Exercise 1 - Create a Package and Transport Request, and Restrict MCP Scope
Before the agent makes any changes to the SAP system, you need a dedicated package and transport request to contain all generated objects, and you need to configure your MCP server to write only within that scope.
Step 1 - Create the package
- Open the SAP system (e.g. via Eclipse or SAP GUI).
- Create a new package using your initials as a prefix, for example
Z<YOUR_INITIALS>_AILAB. - Assign the package to a software component appropriate for the system (e.g.
HOMEfor local development or a project-specific component).
Step 2 - Create a transport request
- In the package creation dialog (or via transaction
SE09/SE10), create a new Workbench transport request. - Give it a meaningful description, for example:
AI Lab - Chapter 6 implementation. - Note down the transport request number (e.g.
<SID>K9XXXXX) — you will need it in the next step.
Step 3 - Restrict MCP scope
Update your MCP server configuration to limit all write operations to the package and transport you just created. Add the following environment variables to your arc1 server entry:
"SAP_ALLOWED_PACKAGES": "Z<YOUR_INITIALS>_AILAB",
"SAP_ALLOWED_TRANSPORTS": "<YOUR_TRANSPORT_REQUEST_NUMBER>"- Save the configuration and reload the MCP server so the new environment variables take effect.
- Verify the scope restriction is active by asking Copilot which package and transport it will use for write operations.
Note
Restricting the package and transport ensures that every object created by the agent lands in a controlled, reversible scope.
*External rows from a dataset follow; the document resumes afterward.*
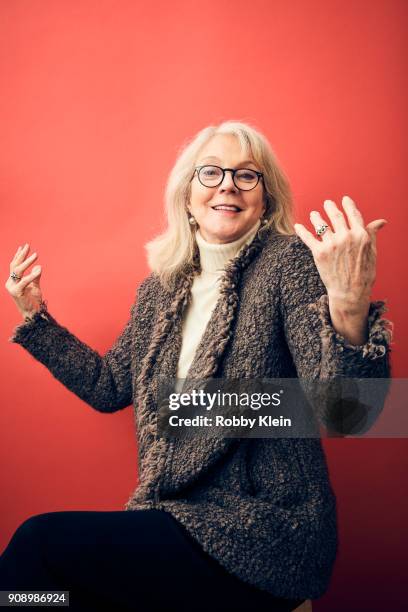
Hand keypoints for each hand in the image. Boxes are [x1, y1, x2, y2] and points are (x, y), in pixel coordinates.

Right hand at [5, 243, 42, 319]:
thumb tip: (38, 266)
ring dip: (27, 262)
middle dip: (21, 255)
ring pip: (18, 271)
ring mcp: (12, 288)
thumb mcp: (35, 285)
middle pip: (14, 265)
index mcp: (13, 281)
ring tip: (36, 255)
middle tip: (28, 246)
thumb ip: (35, 276)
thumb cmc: (33, 300)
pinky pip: (24, 281)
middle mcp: (10, 283)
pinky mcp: (16, 292)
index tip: (23, 246)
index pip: (14, 265)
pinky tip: (38, 270)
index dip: (19, 256)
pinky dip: (32, 275)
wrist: (33, 313)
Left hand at [294, 195, 386, 309]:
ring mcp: (332, 244)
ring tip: (314, 214)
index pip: (353, 214)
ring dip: (316, 217)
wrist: (350, 293)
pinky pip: (308, 238)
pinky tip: (297, 226)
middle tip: (327, 203)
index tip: (344, 200)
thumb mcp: (372, 252)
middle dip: (330, 207)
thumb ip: (372, 234)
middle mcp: (346, 237)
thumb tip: (381, 221)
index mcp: (360, 235)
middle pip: (335, 216)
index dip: (348, 205)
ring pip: (321, 225)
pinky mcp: (319, 253)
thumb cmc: (363, 274)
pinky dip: (301, 231)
If anything goes wrong, you can release or delete the transport request without affecting other work.
Exercise 2 - Implement the Plan from Chapter 5
With your package, transport, and restricted MCP scope in place, it is time to execute the plan you designed in Chapter 5.
Goal
Deliver the working SAP feature described in your Chapter 5 plan, implemented step by step by the AI agent under your supervision.
Steps
- Open Copilot CLI (agent mode) and attach your Chapter 5 plan as context.
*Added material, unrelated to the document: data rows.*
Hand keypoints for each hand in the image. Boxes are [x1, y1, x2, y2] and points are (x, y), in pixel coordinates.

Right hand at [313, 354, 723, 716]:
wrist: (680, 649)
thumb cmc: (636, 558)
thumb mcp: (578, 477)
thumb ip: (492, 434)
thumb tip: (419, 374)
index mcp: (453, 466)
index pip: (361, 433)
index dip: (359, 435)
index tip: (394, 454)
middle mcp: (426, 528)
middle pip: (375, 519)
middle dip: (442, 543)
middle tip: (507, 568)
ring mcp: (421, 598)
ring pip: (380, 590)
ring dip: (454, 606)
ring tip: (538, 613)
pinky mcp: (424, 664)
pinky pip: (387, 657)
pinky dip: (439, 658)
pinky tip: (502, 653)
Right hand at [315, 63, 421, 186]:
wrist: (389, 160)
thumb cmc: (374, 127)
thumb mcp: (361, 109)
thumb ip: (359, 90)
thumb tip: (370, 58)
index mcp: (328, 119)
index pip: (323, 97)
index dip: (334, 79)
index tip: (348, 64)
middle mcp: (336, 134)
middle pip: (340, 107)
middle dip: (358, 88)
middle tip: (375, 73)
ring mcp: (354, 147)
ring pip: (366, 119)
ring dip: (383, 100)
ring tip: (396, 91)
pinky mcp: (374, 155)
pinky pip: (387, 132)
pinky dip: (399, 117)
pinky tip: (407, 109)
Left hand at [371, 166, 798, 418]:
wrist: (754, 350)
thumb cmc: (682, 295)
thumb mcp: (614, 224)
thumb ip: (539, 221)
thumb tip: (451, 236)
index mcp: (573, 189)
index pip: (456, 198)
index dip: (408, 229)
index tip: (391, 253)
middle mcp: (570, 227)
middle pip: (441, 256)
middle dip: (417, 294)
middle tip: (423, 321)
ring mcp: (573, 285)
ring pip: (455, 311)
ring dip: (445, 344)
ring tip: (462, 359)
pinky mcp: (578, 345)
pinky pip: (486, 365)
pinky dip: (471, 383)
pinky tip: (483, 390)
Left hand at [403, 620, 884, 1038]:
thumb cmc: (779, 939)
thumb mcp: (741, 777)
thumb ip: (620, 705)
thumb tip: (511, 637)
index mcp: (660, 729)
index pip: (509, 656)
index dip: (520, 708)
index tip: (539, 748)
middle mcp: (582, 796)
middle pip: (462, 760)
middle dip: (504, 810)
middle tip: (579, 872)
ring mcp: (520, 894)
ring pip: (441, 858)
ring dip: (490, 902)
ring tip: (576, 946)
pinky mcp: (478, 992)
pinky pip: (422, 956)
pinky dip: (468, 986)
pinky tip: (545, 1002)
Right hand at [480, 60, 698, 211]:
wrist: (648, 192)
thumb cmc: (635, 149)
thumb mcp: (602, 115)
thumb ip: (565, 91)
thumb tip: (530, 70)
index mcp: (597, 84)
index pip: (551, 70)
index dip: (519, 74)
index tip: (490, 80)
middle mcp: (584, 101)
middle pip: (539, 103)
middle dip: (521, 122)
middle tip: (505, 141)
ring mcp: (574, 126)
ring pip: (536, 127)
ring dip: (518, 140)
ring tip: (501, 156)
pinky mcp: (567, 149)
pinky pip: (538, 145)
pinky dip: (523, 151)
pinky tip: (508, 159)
- Use the following prompt to start the implementation:
I have a validated implementation plan. Please execute it step by step.
For each step:
- Use the ARC-1 MCP server for all SAP read and write operations.
- Write all new objects to package Z<YOUR_INITIALS>_AILAB and transport <YOUR_TRANSPORT_REQUEST_NUMBER>.
- After completing each step, briefly confirm what was done and what comes next.
- Pause and ask for my approval before any destructive or irreversible operation.- Review each agent action as it is executed. Approve MCP tool calls when prompted.
- After each major step is completed, verify the output in the SAP system (via ADT or SAP GUI) before proceeding.
- Once all steps are complete, confirm the transport request contains all expected objects.
Important
You remain the reviewer throughout. The agent proposes and executes — you validate. Do not approve MCP write operations without checking that the proposed change matches your plan.
Checkpoint
The exercise is complete when:
- All objects defined in the Chapter 5 plan exist in the SAP system under your package.
- All objects are assigned to your transport request.
- The implemented feature behaves as specified in the plan.
What's Next
Congratulations — you have completed the SAP AI Coding Lab. You have gone from setting up a secure SAP-connected environment to planning and shipping a real feature with AI assistance. The skills you practised here — scoped MCP configuration, structured planning, agentic execution, and supervised validation — are directly applicable to production SAP development workflows.